I really struggled with the White King's costume. When Hale didn't have something I wanted to use for the Black Queen, I really quickly came up with an idea for her. Admittedly, that idea had to get modified, but that was no problem. But the White King was elusive. I didn't want him in a coat similar to the Black King. It didn't seem to fit his character. But how should he dress? And then I thought of the Student Prince. (I believe it originated as a stage musical, but as I'm familiar with it, it's a '50s movie that I thought starred Mario Lanza, but apparently does not. Oh well.) Ultimately, my White King's costume didn't end up looking that much like the Student Prince, but it is what gave me the inspiration I needed to get past my block. Hale had a white coat that looked kind of like a military officer's dress whites, and I added (in a completely non-permanent way) red and gold epaulettes, a matching red and gold collar, medals, a citation cord, and a white dress cape.
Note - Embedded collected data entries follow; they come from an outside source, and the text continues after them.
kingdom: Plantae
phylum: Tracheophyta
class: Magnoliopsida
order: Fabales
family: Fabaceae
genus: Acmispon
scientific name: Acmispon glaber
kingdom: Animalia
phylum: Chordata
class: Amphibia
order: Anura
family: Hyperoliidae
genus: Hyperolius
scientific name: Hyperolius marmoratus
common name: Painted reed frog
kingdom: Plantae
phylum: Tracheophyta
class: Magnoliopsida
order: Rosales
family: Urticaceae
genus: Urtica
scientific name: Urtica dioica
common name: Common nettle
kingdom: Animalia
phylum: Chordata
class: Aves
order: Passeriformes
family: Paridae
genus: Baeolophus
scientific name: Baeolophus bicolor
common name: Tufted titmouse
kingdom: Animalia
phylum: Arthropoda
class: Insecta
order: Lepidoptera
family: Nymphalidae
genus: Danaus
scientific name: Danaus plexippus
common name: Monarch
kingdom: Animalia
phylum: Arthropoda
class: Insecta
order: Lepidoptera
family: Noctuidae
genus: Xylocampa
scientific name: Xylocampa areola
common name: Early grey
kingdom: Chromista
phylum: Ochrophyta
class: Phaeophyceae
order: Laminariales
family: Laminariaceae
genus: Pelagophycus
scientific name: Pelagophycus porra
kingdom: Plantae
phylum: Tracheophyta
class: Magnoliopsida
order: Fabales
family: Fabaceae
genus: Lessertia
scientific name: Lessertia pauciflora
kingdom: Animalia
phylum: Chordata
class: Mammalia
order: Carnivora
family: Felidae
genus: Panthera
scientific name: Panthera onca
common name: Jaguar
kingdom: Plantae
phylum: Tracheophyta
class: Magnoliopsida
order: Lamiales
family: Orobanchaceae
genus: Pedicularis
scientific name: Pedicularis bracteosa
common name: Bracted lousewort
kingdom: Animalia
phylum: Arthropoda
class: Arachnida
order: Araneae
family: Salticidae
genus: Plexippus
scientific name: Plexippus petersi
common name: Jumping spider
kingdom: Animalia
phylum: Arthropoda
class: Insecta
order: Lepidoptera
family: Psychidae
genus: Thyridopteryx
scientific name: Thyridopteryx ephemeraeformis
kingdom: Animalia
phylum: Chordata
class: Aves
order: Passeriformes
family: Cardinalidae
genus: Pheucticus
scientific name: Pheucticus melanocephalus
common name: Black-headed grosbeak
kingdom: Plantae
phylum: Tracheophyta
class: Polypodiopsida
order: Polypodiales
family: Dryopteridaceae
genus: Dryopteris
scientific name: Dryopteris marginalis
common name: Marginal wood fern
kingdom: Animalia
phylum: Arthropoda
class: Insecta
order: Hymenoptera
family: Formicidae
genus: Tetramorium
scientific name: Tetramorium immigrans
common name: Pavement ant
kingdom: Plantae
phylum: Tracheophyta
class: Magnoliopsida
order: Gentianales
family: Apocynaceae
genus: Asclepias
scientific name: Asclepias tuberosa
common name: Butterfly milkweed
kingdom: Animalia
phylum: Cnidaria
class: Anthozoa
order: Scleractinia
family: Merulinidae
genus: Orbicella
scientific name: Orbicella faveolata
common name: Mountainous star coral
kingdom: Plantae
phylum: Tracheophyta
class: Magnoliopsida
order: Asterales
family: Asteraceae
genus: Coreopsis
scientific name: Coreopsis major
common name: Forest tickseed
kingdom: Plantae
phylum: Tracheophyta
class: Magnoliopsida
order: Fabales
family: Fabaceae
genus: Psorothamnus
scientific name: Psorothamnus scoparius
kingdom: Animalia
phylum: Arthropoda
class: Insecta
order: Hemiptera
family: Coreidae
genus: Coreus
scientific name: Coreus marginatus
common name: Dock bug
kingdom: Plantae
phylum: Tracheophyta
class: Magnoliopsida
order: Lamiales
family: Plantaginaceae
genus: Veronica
With a gold cord running diagonally across his chest to hold his saber (Jon's replica Confederate saber), Austin's own grey slacks and dance shoes, and another crown from Hale, the costume really looked great.
The White Bishops also caused me some issues in planning, but eventually I settled on making them "Musketeer"-type tabards, and they were to wear all-white clothing and black dress shoes underneath. Luckily, they both owned white pants.
|This shows a sample of one of the bishops' staffs. They were each unique, but this was my favorite.|
The White Knights were another piece for which Hale could not provide anything I really loved, but the costume design was simple. Long-sleeved white shirts with sleeveless grey t-shirts over them to create the illusion of "gear," white tabards with gold sun emblems on the chests over all of that, light grey scrub pants (to make sure they would be the same color of grey), black boots and arm guards, and swords and belts.
It seems only fair to at least show you the musicians at this point, even though I was only minimally responsible for their clothing, simply because it is their video.
And for your viewing pleasure, one of their previous videos, which I was also involved in. Do you see me and Jon?
P.S. Filming for this just happened on Monday, March 11th, 2013, and there is actually more to the video than the actual live chess set, so the video won't be available until the other shoot and all of the editing have happened. I promise to post a link when it is up.